# Data to use:

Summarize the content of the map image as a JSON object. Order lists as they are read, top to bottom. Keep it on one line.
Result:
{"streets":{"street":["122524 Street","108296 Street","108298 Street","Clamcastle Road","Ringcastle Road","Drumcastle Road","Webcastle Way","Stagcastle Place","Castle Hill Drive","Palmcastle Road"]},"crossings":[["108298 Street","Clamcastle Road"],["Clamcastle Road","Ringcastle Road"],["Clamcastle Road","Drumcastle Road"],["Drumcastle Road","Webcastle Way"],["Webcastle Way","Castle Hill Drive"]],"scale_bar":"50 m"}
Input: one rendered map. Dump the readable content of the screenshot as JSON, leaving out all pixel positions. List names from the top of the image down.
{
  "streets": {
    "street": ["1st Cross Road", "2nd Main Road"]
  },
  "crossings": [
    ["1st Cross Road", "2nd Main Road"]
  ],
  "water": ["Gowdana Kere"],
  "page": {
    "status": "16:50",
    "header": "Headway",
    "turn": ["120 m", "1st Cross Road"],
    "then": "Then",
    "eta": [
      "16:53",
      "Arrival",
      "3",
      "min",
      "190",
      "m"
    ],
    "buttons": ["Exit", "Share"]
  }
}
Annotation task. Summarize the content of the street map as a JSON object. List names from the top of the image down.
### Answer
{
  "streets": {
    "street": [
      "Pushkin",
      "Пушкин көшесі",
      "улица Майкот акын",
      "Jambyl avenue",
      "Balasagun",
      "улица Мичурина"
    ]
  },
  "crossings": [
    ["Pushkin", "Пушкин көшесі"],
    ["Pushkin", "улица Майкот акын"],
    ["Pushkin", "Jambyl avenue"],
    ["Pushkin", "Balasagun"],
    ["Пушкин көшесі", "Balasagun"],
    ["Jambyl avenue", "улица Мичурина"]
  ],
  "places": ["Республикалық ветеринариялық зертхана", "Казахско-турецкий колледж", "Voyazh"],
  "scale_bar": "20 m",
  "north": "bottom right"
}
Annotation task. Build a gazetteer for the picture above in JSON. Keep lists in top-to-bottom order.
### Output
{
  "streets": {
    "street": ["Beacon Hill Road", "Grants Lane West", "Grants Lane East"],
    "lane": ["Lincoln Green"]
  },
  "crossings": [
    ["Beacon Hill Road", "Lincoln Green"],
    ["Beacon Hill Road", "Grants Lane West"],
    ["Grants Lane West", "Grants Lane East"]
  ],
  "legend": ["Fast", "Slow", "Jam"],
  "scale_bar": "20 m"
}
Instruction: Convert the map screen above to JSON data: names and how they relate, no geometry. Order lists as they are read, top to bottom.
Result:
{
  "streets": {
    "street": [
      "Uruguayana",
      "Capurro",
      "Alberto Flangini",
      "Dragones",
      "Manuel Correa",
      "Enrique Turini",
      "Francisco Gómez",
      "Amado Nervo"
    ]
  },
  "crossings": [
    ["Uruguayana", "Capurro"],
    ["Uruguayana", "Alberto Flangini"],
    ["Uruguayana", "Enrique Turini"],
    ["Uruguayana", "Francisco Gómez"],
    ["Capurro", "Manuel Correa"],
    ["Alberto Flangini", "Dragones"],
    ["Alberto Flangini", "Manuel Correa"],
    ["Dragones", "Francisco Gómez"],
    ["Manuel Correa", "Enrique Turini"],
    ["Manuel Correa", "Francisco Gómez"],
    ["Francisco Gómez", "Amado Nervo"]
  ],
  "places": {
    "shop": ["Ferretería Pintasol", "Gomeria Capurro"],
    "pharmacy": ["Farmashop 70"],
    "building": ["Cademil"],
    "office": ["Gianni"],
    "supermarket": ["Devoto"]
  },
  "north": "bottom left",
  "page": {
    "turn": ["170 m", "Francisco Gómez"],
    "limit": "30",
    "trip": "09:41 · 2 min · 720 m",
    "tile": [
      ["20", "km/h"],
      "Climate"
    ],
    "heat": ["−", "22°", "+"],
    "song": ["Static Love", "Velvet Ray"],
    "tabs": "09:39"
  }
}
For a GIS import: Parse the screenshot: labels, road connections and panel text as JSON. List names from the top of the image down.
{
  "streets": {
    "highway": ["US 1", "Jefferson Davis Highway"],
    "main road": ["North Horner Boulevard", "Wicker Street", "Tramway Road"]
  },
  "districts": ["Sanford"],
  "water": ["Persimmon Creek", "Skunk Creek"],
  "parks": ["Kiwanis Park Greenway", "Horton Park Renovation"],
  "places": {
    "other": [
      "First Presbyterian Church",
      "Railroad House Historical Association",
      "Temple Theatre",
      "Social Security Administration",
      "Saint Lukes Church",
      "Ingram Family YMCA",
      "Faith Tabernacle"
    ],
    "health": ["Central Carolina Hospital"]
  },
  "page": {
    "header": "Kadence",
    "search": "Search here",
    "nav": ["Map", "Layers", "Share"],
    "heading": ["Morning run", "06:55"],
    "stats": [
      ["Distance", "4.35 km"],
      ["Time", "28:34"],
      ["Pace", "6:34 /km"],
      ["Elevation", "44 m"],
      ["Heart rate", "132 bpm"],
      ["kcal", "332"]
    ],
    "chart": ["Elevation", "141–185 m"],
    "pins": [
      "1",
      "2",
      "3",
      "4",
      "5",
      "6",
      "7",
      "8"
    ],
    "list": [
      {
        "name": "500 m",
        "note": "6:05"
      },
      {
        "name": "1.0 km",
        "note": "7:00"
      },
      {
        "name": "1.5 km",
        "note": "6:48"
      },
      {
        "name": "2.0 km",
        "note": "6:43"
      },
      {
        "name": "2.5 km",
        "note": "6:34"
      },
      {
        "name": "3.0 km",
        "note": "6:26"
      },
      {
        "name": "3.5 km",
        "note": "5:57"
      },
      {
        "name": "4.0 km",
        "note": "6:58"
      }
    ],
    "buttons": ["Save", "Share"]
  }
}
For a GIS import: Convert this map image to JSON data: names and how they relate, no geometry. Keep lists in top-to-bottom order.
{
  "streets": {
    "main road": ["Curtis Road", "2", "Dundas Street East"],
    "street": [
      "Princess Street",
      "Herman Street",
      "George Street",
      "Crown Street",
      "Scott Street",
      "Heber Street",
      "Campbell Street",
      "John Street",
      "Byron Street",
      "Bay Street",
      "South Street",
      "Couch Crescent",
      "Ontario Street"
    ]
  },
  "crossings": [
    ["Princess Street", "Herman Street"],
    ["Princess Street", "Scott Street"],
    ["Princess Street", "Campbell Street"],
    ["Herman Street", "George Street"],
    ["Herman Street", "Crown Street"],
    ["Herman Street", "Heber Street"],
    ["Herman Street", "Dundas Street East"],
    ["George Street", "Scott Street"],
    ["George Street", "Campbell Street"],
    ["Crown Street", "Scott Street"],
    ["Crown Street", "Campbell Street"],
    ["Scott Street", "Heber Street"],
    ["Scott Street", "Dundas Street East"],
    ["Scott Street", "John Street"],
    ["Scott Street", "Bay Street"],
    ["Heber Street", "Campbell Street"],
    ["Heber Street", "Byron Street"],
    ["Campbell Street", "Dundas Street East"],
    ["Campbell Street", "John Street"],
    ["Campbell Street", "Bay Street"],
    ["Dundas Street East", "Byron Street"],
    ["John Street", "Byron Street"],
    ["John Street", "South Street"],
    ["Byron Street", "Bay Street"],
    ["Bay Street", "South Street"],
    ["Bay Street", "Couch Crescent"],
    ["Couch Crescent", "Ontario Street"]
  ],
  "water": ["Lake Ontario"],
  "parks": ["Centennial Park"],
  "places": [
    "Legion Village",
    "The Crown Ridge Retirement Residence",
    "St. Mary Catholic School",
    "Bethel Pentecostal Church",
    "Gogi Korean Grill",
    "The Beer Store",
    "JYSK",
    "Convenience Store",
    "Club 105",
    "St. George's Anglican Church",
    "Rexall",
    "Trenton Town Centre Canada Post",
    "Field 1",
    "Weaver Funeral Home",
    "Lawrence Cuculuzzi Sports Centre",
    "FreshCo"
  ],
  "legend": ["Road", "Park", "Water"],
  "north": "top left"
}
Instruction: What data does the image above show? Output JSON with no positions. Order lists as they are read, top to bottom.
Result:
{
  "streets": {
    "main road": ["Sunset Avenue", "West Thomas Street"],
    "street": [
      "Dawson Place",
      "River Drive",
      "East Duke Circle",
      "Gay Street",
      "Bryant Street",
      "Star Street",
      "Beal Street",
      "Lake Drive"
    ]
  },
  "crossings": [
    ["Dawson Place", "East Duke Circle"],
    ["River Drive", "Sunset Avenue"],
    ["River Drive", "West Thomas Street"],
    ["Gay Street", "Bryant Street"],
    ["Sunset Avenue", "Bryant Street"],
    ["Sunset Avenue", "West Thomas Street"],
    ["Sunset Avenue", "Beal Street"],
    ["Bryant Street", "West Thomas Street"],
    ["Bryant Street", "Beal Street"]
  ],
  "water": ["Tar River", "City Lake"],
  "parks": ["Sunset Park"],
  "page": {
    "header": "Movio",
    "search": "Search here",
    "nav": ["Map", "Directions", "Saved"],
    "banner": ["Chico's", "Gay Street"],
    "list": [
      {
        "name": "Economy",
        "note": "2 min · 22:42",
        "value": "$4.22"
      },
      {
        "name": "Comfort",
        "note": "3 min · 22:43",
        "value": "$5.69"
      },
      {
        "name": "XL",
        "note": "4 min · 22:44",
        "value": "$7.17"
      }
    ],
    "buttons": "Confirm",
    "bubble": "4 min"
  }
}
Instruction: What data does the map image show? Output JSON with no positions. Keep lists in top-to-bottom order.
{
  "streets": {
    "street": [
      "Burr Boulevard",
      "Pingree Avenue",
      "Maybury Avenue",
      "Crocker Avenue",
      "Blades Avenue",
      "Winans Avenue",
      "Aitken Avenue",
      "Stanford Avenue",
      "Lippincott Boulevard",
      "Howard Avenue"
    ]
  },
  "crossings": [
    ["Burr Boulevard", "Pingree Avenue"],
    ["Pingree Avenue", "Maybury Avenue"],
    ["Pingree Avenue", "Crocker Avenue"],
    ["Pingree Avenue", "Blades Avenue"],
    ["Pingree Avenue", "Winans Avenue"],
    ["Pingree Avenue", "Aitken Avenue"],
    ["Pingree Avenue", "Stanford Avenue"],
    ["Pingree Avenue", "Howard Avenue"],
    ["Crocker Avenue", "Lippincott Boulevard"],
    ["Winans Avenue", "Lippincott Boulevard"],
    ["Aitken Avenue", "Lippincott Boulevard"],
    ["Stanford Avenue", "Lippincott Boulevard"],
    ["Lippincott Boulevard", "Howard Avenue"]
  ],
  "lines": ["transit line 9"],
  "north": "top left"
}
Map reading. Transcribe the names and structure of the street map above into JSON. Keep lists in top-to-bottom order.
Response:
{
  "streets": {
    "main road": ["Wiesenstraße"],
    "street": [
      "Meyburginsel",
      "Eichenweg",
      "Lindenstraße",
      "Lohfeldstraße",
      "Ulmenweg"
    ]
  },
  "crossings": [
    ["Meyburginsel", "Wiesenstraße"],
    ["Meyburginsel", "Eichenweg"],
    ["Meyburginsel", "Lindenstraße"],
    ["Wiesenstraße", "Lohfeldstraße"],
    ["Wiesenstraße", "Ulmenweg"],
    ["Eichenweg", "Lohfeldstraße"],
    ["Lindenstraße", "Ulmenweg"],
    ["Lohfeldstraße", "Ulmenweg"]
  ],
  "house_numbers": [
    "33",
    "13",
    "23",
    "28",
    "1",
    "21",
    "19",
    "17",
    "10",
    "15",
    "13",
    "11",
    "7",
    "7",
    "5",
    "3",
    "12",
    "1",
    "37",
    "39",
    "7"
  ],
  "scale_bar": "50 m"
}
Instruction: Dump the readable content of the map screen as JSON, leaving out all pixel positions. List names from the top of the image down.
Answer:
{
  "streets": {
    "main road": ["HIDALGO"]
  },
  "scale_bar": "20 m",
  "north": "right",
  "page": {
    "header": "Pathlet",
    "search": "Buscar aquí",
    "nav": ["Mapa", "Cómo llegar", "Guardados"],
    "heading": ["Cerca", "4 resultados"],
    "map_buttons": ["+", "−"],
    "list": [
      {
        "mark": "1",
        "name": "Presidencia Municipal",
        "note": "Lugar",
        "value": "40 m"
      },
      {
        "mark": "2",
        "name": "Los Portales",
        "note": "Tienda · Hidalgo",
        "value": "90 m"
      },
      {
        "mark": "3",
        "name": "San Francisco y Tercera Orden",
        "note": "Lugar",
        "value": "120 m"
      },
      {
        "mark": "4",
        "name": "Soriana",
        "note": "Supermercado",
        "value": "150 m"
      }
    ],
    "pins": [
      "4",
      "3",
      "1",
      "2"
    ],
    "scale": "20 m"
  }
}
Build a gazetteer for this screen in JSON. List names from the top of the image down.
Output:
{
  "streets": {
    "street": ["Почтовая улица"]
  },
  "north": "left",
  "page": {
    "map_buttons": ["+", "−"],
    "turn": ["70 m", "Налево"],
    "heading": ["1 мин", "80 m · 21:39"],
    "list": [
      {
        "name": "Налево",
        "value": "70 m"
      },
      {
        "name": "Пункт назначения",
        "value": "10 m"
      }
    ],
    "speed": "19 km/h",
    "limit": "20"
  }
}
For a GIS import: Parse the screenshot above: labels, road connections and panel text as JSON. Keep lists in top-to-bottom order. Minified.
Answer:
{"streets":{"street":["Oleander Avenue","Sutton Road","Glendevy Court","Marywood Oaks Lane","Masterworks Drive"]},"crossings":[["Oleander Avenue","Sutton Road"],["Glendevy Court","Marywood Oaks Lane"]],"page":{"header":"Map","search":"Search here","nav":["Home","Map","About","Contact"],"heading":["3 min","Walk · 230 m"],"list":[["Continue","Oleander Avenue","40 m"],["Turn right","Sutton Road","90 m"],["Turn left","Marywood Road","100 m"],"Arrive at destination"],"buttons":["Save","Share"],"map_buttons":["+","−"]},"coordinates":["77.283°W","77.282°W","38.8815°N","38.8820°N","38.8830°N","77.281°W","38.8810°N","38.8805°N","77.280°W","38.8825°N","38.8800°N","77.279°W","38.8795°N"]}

# Your assignment:
Please give the number of lines in the data above that include the string "Herman", and nothing else.

# Exercise response:
6